Translating XML Schema

eWeek Labs takes an in-depth look at what the W3C's new standard means for e-business.

Earlier this month at the Tenth International World Wide Web Conference in Hong Kong, XML took its biggest step forward since the document format was first standardized in February 1998.

At the conference, the World Wide Web Consortium released XML Schema as a W3C Recommendation, finalizing efforts that started in 1998 to define a standard way of describing Extensible Markup Language document structures and adding data types to XML data fields.

Now that it is finally out, the long-delayed XML Schema standard will catalyze the next big step in XML—allowing cross-organizational XML document exchange and verification.

Just as discovery of the Rosetta stone in 1799 provided a way to fix the meaning of Egyptian hieroglyphs so they could be understood across the gulf of two millennia, XML Schema provides a way for organizations to fix the meaning of XML documents so they can be understood across the gulf of organizational boundaries and otherwise incompatible IT architectures.

As a result, XML Schema will be a cornerstone in the new e-commerce architecture that we are collectively building and will be a vital component for making business exchanges and other loose associations of trading partners possible.

The arrival of XML Schema, more than three years after XML itself, has left many chafing at the bit (and others, such as Microsoft Corp., running off in their own direction implementing and shipping products based on prestandard efforts), and the market is now more than ready for this standard to take hold.

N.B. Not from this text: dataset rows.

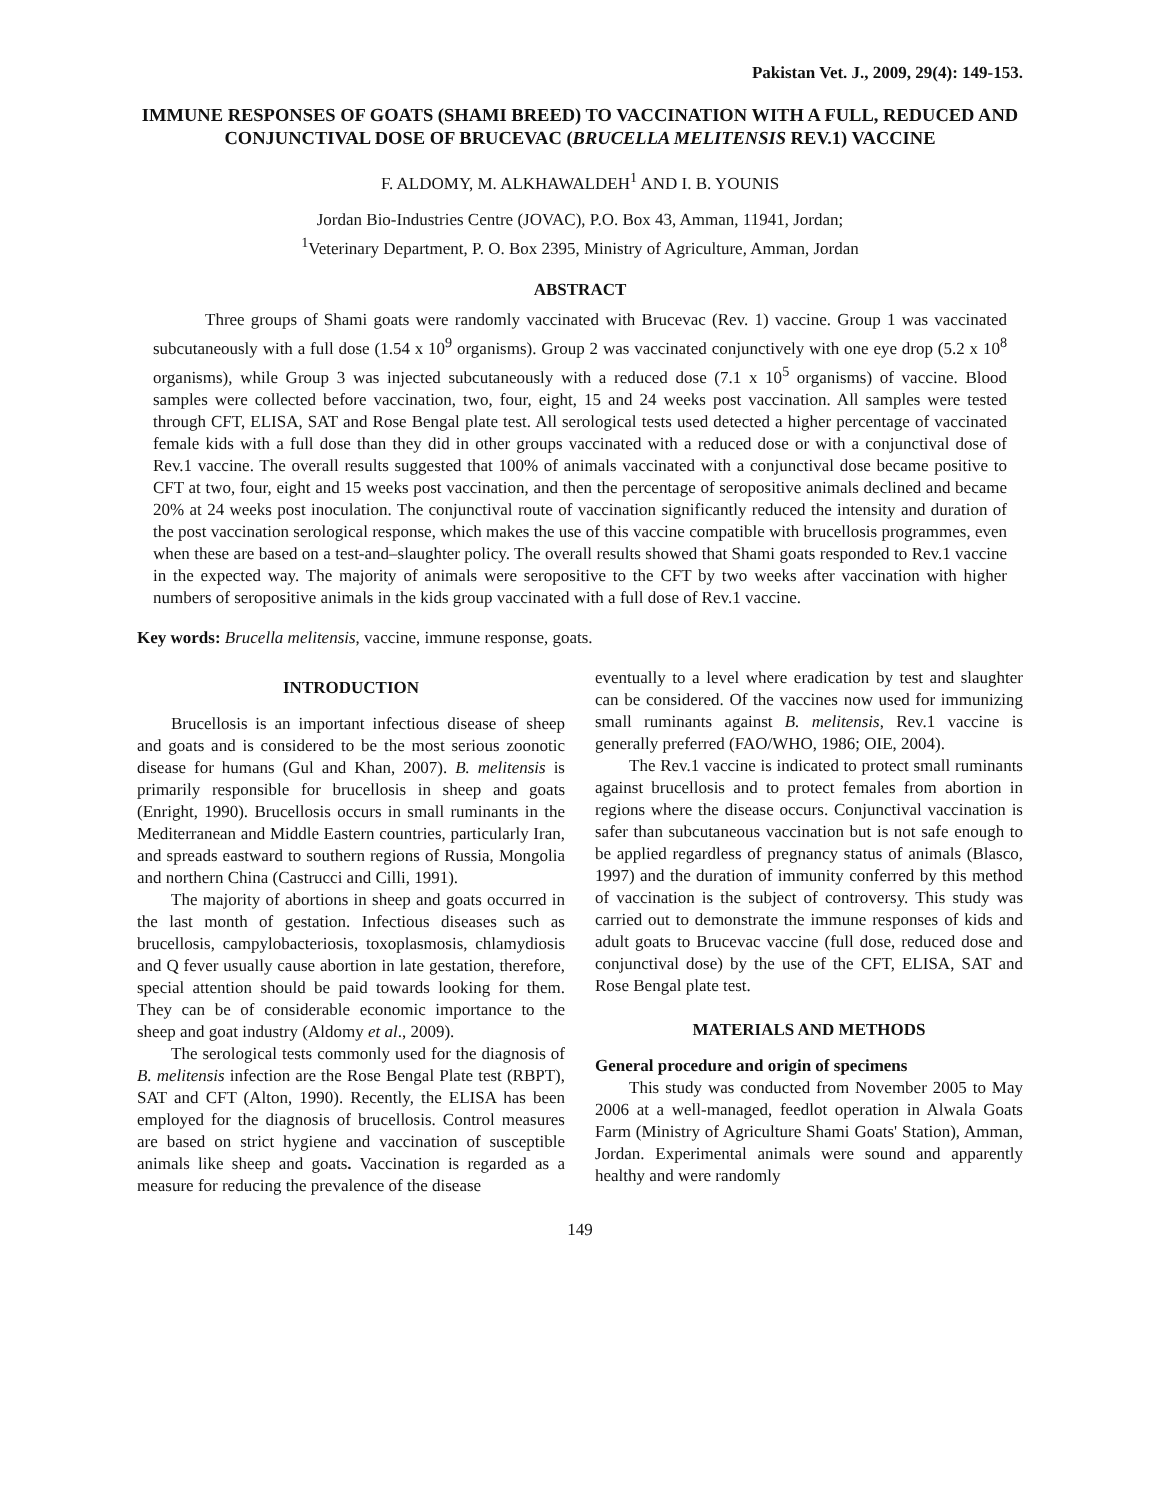Pakistan Vet. J., 2009, 29(4): 149-153.
IMMUNE RESPONSES OF GOATS (SHAMI BREED) TO VACCINATION WITH A FULL, REDUCED AND CONJUNCTIVAL DOSE OF BRUCEVAC (BRUCELLA MELITENSIS REV.1) VACCINE
F. ALDOMY, M. ALKHAWALDEH<sup>1</sup> AND I. B. YOUNIS
Jordan Bio-Industries Centre (JOVAC), P.O. Box 43, Amman, 11941, Jordan;
<sup>1</sup> Veterinary Department, P. O. Box 2395, Ministry of Agriculture, Amman, Jordan
ABSTRACT
Three groups of Shami goats were randomly vaccinated with Brucevac (Rev. 1) vaccine. Group 1 was vaccinated subcutaneously with a full dose (1.54 x 10<sup>9</sup> organisms). Group 2 was vaccinated conjunctively with one eye drop (5.2 x 10<sup>8</sup> organisms), while Group 3 was injected subcutaneously with a reduced dose (7.1 x 10<sup>5</sup> organisms) of vaccine. Blood samples were collected before vaccination, two, four, eight, 15 and 24 weeks post vaccination. All samples were tested through CFT, ELISA, SAT and Rose Bengal plate test. All serological tests used detected a higher percentage of vaccinated female kids with a full dose than they did in other groups vaccinated with a reduced dose or with a conjunctival dose of Rev.1 vaccine. The overall results suggested that 100% of animals vaccinated with a conjunctival dose became positive to CFT at two, four, eight and 15 weeks post vaccination, and then the percentage of seropositive animals declined and became 20% at 24 weeks post inoculation. The conjunctival route of vaccination significantly reduced the intensity and duration of the post vaccination serological response, which makes the use of this vaccine compatible with brucellosis programmes, even when these are based on a test-and–slaughter policy. The overall results showed that Shami goats responded to Rev.1 vaccine in the expected way. The majority of animals were seropositive to the CFT by two weeks after vaccination with higher numbers of seropositive animals in the kids group vaccinated with a full dose of Rev.1 vaccine.
Key words: Brucella melitensis, vaccine, immune response, goats.
INTRODUCTION
Brucellosis is an important infectious disease of sheep and goats and is considered to be the most serious zoonotic disease for humans (Gul and Khan, 2007). B. melitensis is primarily responsible for brucellosis in sheep and goats (Enright, 1990). Brucellosis occurs in small ruminants in the Mediterranean and Middle Eastern countries, particularly Iran, and spreads eastward to southern regions of Russia, Mongolia and northern China (Castrucci and Cilli, 1991).
The majority of abortions in sheep and goats occurred in the last month of gestation. Infectious diseases such as brucellosis, campylobacteriosis, toxoplasmosis, chlamydiosis and Q fever usually cause abortion in late gestation, therefore, special attention should be paid towards looking for them. They can be of considerable economic importance to the sheep and goat industry (Aldomy et al., 2009).
The serological tests commonly used for the diagnosis of B. melitensis infection are the Rose Bengal Plate test (RBPT), SAT and CFT (Alton, 1990). Recently, the ELISA has been employed for the diagnosis of brucellosis. Control measures are based on strict hygiene and vaccination of susceptible animals like sheep and goats. Vaccination is regarded as a measure for reducing the prevalence of the disease
eventually to a level where eradication by test and slaughter can be considered. Of the vaccines now used for immunizing small ruminants against B. melitensis, Rev.1 vaccine is generally preferred (FAO/WHO, 1986; OIE, 2004).
The Rev.1 vaccine is indicated to protect small ruminants against brucellosis and to protect females from abortion in regions where the disease occurs. Conjunctival vaccination is safer than subcutaneous vaccination but is not safe enough to be applied regardless of pregnancy status of animals (Blasco, 1997) and the duration of immunity conferred by this method of vaccination is the subject of controversy. This study was carried out to demonstrate the immune responses of kids and adult goats to Brucevac vaccine (full dose, reduced dose and conjunctival dose) by the use of the CFT, ELISA, SAT and Rose Bengal plate test.
MATERIALS AND METHODS
General procedure and origin of specimens
This study was conducted from November 2005 to May 2006 at a well-managed, feedlot operation in Alwala Goats Farm (Ministry of Agriculture Shami Goats' Station), Amman, Jordan. Experimental animals were sound and apparently healthy and were randomly
149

However, XML Schemas long development cycle gave vendors time to understand the specification and start writing compliant software, and we are now seeing the rapid release of XML Schema-compliant (or soon-to-be-compliant) authoring tools and servers.

A Little of Everything

That long, committee-driven development cycle also resulted in a specification that has a bit of everything in it, and fully compliant XML Schema parsers will have to be complex pieces of software to support all the options the specification allows.

Fortunately, XML Schema documents have to reference only the functionality they need, and the more complex options in XML Schema, such as null elements and explicit types, may just fade away through disuse.

The W3C recently published a recommendation on how to group Extensible HTML, the consortiums replacement for HTML, into well- defined subgroups so XHTML browsers (such as those in cellular phones) can clearly define which parts of the language they support and which they dont.

Something similar is a possibility for XML Schema if the full specification proves too difficult to implement for some vendors (although large players such as IBM, Microsoft and Oracle Corp. are moving ahead full speed with plans to support the full specification as published).

Over the next few years, eWeek Labs predicts XML Schema will become integral to the way that many companies exchange information.

XML Schema is clearly needed in todays e-business arena; it makes sense and is the logical next step forward for XML, the single most important enabling technology of business-to-business communication.

What XML Schema Does

The XML schema specification (online at consists of two parts.

Part 1 describes a language (the XML Schema Definition language) that is used to describe the high-level structure of an XML document.

Part 2 describes the list of allowable data types that can be used by the XML Schema Definition language (and thus in XML documents themselves).

Its very important for developers to understand that XML Schema documents are actually XML metainformation: They describe the structure of XML documents and dont contain end-user data themselves.

By using the XML Schema Definition associated with an XML data stream, an XML parser can automatically verify not just the syntax of the XML data but also its structure and logical correctness—a big step forward. XML Schema replaces the obscure and far less-powerful XML Document Type Definition standard.

For example, using XML Schema, companies can now detect if received XML files have missing data, data thats been improperly formatted (such as dates with only two-digit year values or fields with words entered where there should be numbers) or data thats obviously wrong (such as numbers that are clearly too large or too small to possibly be valid).

The range of characteristics that XML Schema defines is very comprehensive and includes a large selection of basic data types, such as integers, floating-point numbers, strings, times and dates; it also includes ways to constrain values to valid data ranges or to lists of valid values, the ability to define default values for missing data and the ability to make data elements required.

XML also defines complex types composed of groupings of simple types (such as an "address" type).

Regular expressions can be used to check for valid data, and XML Schema documents can inherit from and then partially override the behavior of other XML Schema documents for object-oriented development.

XML Schema does not provide a way to see whether values that look correct actually are correct (by checking against values in a database, for example), but vendors such as Data Junction Inc. are now starting to provide this capability.

Because it provides a way for organizations to share high-level definitions of how XML data should be structured, business exchanges are grabbing up XML Schema like theres no tomorrow.

Centralized repositories of XML file format information, such as Microsofts BizTalk (at, are now accepting submissions of industry-specific XML document definitions in XML Schema format.